• [What you will do]
(a) Can you write out the part of the arch mailing-list reply from "idea). It's quite" to "with star-merge.", word for word?
(b) How would the arch mailing-list reply go on from its last sentence? Continue it.

• [Selected passage]
Re: [Gnu-arch-users] Re: give us a hand with arch

gnu-arch-users
[Date Prev][Date Next][Thread Prev][Thread Next][Date Index][Thread Index]
Re: [Gnu-arch-users] Re: give us a hand with arch

From:	Andrea Arcangeli
Subject:	Re: [Gnu-arch-users] Re: give us a hand with arch
Date:	Sat, 27 Sep 2003 12:09:41 +0200
User-agent:	Mutt/1.4.1i
On Fri, Sep 26, 2003 at 07:04:25PM -0700, Tom Lord wrote:
> 
> 
>     > From: Andrea Arcangeli <address@hidden>
> 
>     > There is no way I can maintain an huge regexp.
> 
> Want some advice?
> 
> Stop.  
> 
> Slow down.
> 
> Stop posting so much.
> 
> You don't quite know what you're talking about yet.

that's true, I don't understand it all yet, I'm definitely not an
experienced user yet (and the case I was examining is what I consider an
extreme case since I've to handle around 300 branches all chained one on
top of the other and inserting new branches in the middle of the chain,
which is something I've no clear solution for yet, i.e. the "re-tag"
idea). It's quite complex stuff, I doubt many people are using arch for
this scenario today, I don't think it's the usual usage of parallel
distributed development,  and I will postpone it after the first
problems gets fixed. You're completely right we've to do things in
order and prioritize. For now I've quite clear the more normal usage
with star-merge.

NOTE: I also don't pretend to be able to use arch for the 300 branches
case.  So far I didn't even consider that it was possible at all with
any other product (even in the non open source area). It may be just too
slow to manage that many branches, but I will research if that's
feasible over time, and what I can do to make it more handy. I'm not
really in a hurry.

I'm sorry if I spammed, I was quite excited, and I was trying to
understand all what was going on.

Especially all the explanations from Pau were _just_ very useful to me
to better understand how arch can be used for my purpose (i.e. the pure
branches). My original assumption of using the patchsets as if they were
pure branches was definitely half broken ;)

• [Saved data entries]
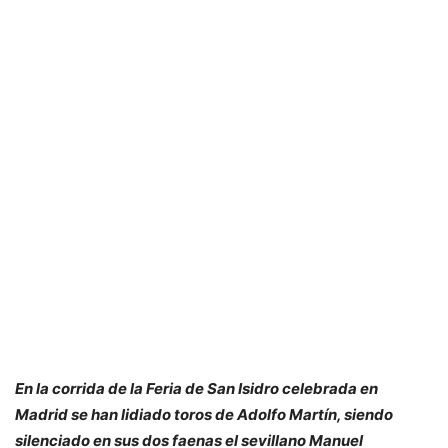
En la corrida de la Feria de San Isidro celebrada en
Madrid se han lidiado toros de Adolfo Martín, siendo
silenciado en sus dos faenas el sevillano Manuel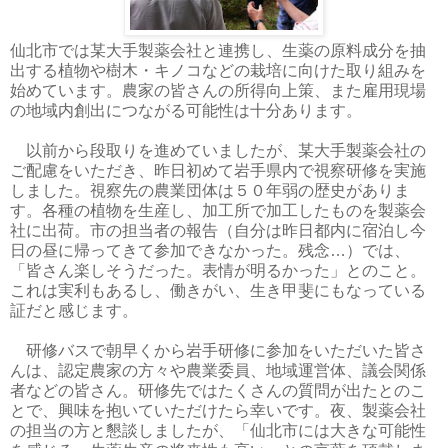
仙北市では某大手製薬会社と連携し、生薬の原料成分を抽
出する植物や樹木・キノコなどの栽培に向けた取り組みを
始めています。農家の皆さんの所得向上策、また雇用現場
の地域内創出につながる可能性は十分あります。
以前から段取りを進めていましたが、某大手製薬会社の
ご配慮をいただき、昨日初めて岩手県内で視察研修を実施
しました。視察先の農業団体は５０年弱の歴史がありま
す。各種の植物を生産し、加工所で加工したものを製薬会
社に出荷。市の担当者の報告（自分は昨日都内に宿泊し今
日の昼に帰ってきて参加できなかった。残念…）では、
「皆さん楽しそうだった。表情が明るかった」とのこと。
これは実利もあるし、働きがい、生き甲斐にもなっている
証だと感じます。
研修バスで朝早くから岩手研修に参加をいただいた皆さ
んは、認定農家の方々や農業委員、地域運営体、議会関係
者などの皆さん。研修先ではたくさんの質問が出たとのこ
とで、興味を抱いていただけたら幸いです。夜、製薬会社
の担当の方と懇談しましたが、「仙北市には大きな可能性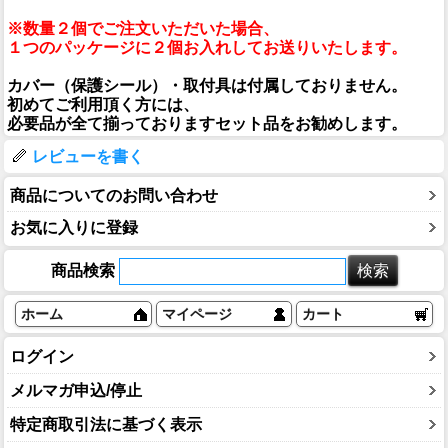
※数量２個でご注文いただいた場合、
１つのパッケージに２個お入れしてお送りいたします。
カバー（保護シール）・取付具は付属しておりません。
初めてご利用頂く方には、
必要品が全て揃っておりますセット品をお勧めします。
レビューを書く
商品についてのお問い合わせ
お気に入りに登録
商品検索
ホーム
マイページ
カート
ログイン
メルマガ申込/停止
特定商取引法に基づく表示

---

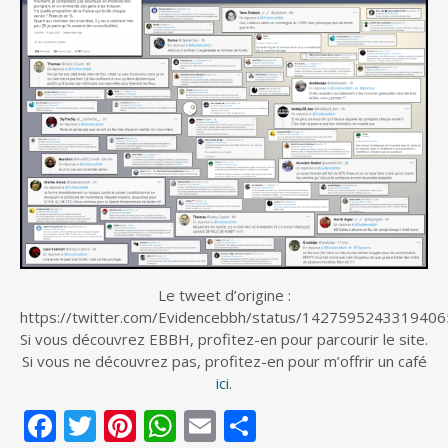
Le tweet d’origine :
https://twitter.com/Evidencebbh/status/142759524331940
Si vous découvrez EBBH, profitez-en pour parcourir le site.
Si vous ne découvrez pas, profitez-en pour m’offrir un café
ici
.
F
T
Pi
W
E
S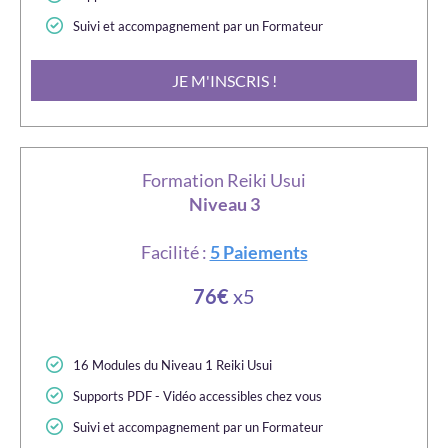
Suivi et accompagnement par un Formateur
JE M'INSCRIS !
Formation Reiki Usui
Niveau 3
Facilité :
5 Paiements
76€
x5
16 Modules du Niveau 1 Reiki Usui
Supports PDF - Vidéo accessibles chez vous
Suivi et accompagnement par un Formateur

--

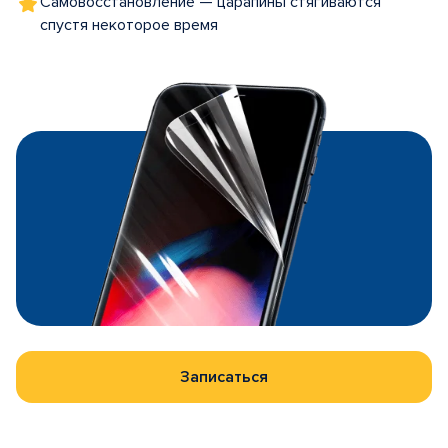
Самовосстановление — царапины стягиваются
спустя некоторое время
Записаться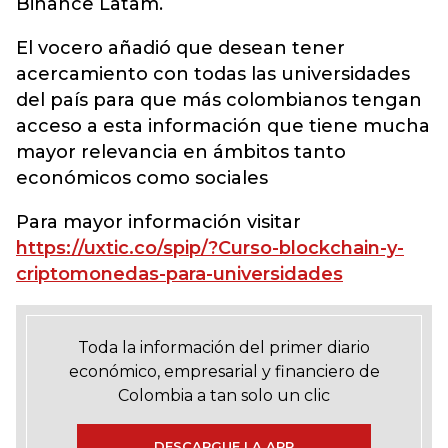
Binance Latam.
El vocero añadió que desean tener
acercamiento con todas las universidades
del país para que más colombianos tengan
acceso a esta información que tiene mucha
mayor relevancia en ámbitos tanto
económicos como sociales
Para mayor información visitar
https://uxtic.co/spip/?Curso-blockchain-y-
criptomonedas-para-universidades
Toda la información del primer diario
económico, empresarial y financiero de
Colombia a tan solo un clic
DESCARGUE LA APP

• [Answers in order]
(a)
idea). It's quite complex stuff, I doubt many people are using arch for
this scenario today, I don't think it's the usual usage of parallel
distributed development,  and I will postpone it after the first
problems gets fixed. You're completely right we've to do things in
order and prioritize. For now I've quite clear the more normal usage
with star-merge.

(b)
But we're very right I need to slowdown and lot and focus on each thing
one by one, slowly and prioritize. Or I risk to waste your time with too
easy questions too. It was was my intention anyways to prioritize after
my first steps.  Also note the long questions were sent to Pau, I didn't
want to waste your time with easy or non interesting questions.

So now, let's start with the current showstopper and ignore everything
else. You probably may want to read only 1 (and possibly 3), think about
it, discuss it and go to point 2/4 much much later (you don't need to
read 2/4 now).

------------------------------------------------------------------

1) the commit has to be strict for the kernel usage.  You simply
can't pretend that we must allow a regexp to catch statically all the
junk forever, that's not feasible as I stated in the quote above. I feel
like you're disappointed that we need this feature but I don't think it's
fixable by hoping everybody does the right thing. The need for the
strict commit is exactly to allow people to easily find when they do a
mistake and they left garbage in the tree: to do the right thing before
doing a commit.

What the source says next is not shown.